--- DATA FOR THE TASK Enclosed Below ---

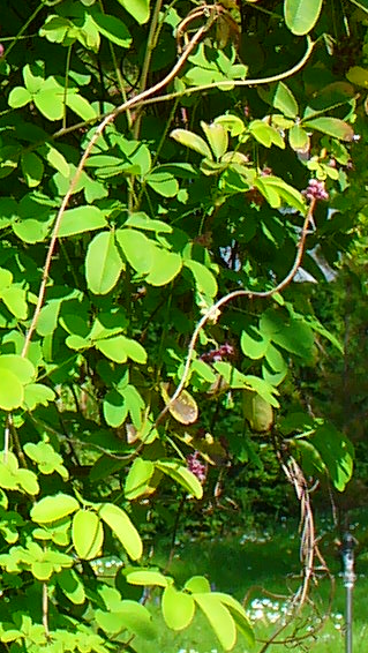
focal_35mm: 164
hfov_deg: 7.2
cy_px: -48
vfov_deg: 12.9
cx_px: -278
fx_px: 2841
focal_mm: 6.1
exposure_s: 1/160
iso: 64
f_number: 5.6
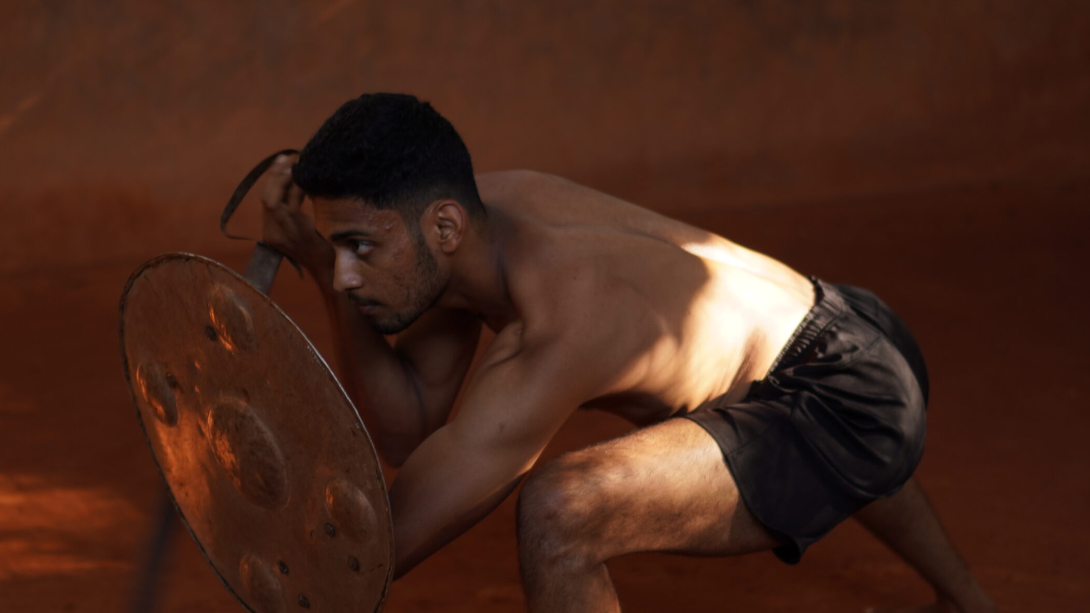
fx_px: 2775
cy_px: 372
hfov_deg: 22.2
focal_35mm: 96
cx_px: 453
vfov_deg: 12.6
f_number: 1.8
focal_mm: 50
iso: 100
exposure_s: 1/100
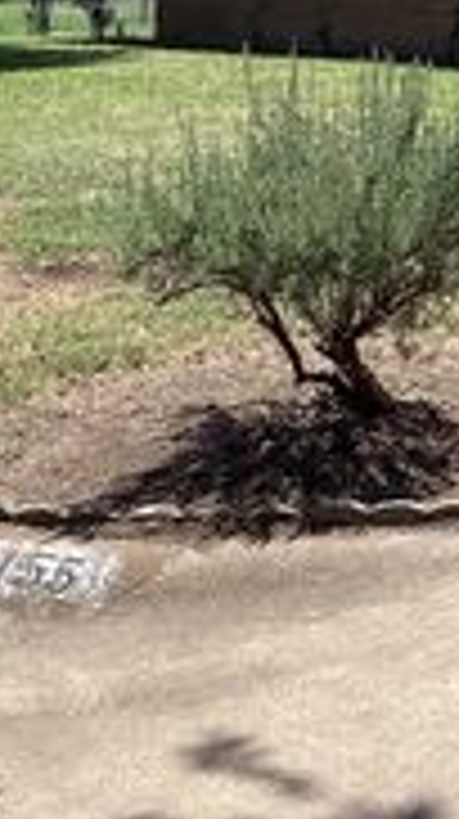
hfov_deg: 12.1
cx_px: 788
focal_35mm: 93
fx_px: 2018
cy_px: 11
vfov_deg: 22.1
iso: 25
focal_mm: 3.3
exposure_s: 1/1148
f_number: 2.4
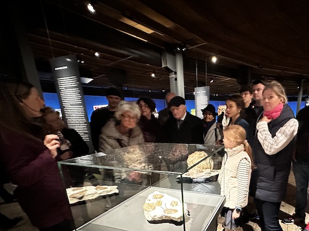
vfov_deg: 60.5
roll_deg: +0.6
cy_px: 169
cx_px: 212
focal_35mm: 21
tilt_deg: -17.3
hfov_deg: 75.9
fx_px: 187
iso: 1600
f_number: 2.2
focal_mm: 2.22
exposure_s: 1/28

--- End of Enclosed DATA FOR THE TASK ---

_TASK INSTRUCTIONS_
Print every record above exactly, but no pictures.

_EXPECTED ANSWER_
focal_35mm: 164
hfov_deg: 7.2
cy_px: -48
vfov_deg: 12.9
cx_px: -278
fx_px: 2841
focal_mm: 6.1
exposure_s: 1/160
iso: 64
f_number: 5.6
fx_px: 2775
cy_px: 372
hfov_deg: 22.2
focal_35mm: 96
cx_px: 453
vfov_deg: 12.6
f_number: 1.8
focal_mm: 50
iso: 100
exposure_s: 1/100
hfov_deg: 12.1
cx_px: 788
focal_35mm: 93
fx_px: 2018
cy_px: 11
vfov_deg: 22.1
iso: 25
focal_mm: 3.3
exposure_s: 1/1148
f_number: 2.4
vfov_deg: 60.5
roll_deg: +0.6
cy_px: 169
cx_px: 212
focal_35mm: 21
tilt_deg: -17.3
hfov_deg: 75.9
fx_px: 187
iso: 1600
f_number: 2.2
focal_mm: 2.22
exposure_s: 1/28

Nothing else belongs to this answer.